Pick out and copy every line in the records below that contains the word "first". Case counts.

(Data supplied Opens)

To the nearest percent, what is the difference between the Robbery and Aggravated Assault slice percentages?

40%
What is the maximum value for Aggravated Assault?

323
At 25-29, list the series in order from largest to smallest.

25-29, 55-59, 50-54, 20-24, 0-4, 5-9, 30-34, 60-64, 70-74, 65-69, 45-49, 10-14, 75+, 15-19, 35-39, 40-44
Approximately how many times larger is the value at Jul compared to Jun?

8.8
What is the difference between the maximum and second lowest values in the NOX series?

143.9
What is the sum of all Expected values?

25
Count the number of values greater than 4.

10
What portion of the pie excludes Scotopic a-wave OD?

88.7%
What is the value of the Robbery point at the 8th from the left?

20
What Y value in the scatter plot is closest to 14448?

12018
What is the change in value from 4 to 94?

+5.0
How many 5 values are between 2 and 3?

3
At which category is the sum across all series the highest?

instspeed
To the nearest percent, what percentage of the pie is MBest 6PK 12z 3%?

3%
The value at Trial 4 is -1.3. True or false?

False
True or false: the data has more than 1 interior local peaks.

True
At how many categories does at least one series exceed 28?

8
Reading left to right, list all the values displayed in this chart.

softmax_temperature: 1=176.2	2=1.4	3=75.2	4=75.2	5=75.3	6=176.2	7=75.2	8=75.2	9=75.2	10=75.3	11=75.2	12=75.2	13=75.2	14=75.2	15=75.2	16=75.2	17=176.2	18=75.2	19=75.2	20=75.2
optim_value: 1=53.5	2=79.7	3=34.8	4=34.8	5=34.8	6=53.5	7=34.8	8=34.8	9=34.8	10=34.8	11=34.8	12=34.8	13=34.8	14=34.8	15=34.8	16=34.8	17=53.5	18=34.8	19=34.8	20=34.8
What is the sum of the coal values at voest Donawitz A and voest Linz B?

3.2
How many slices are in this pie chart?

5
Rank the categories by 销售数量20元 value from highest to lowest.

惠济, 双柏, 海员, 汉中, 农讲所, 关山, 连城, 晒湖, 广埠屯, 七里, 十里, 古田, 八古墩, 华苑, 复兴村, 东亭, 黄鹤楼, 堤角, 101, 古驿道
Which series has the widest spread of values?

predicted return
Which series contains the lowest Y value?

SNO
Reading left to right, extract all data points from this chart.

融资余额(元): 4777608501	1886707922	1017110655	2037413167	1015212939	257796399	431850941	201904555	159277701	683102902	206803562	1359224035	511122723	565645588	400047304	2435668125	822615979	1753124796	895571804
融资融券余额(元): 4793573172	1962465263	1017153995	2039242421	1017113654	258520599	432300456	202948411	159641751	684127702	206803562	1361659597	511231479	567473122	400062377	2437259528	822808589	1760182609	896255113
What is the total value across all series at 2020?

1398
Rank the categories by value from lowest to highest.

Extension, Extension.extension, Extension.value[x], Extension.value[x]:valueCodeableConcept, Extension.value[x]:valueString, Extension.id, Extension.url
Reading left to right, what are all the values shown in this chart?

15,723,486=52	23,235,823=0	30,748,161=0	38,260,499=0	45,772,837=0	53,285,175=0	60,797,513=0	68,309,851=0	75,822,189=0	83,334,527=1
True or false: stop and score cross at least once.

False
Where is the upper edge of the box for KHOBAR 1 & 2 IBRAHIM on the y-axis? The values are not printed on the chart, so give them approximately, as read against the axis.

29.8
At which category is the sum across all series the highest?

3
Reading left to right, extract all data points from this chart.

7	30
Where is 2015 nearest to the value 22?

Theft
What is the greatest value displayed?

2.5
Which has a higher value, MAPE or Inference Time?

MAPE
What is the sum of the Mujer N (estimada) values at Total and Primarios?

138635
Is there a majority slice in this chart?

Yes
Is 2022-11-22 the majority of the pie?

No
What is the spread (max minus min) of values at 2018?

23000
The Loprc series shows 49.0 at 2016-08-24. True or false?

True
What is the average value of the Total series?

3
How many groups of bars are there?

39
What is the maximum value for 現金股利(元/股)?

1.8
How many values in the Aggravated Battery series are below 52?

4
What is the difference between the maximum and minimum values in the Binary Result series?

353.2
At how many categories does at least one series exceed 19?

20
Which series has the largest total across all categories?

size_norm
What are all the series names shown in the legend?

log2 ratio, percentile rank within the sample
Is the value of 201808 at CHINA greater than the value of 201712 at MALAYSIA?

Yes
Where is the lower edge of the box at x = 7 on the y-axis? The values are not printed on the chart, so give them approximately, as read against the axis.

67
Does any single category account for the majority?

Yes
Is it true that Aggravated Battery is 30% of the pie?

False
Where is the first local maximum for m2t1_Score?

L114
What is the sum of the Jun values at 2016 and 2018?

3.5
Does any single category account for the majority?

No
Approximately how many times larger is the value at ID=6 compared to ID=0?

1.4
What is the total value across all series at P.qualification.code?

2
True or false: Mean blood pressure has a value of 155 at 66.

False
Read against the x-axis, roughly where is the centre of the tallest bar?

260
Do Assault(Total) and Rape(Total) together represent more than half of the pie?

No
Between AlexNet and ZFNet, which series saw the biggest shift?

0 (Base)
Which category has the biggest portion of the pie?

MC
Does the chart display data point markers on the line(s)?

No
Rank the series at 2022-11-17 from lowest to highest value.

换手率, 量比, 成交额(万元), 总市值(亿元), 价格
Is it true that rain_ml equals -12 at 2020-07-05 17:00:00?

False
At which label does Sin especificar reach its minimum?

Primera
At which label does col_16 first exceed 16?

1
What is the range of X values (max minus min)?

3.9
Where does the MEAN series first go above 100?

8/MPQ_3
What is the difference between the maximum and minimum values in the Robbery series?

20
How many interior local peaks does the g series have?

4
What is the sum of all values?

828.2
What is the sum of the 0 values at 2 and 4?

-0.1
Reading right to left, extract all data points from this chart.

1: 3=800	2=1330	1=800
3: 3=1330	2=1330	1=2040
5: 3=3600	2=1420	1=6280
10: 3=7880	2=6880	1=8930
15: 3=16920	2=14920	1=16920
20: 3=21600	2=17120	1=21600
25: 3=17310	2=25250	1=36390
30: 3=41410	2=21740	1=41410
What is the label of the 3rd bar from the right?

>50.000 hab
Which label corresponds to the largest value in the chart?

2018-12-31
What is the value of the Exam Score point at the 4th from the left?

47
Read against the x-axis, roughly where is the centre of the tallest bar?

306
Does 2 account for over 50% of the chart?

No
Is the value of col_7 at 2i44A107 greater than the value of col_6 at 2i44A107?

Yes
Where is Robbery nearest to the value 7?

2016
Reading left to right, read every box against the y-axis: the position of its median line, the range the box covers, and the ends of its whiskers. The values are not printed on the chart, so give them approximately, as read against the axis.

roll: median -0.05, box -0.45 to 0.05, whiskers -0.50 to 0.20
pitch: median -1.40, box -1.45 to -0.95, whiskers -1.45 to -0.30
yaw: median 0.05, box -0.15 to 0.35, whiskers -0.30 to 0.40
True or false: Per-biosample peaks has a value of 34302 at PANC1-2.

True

(Data supplied Closes)

### Answer to this problem
Where is the first local maximum for m2t1_Score?
At which label does col_16 first exceed 16?
Where does the MEAN series first go above 100?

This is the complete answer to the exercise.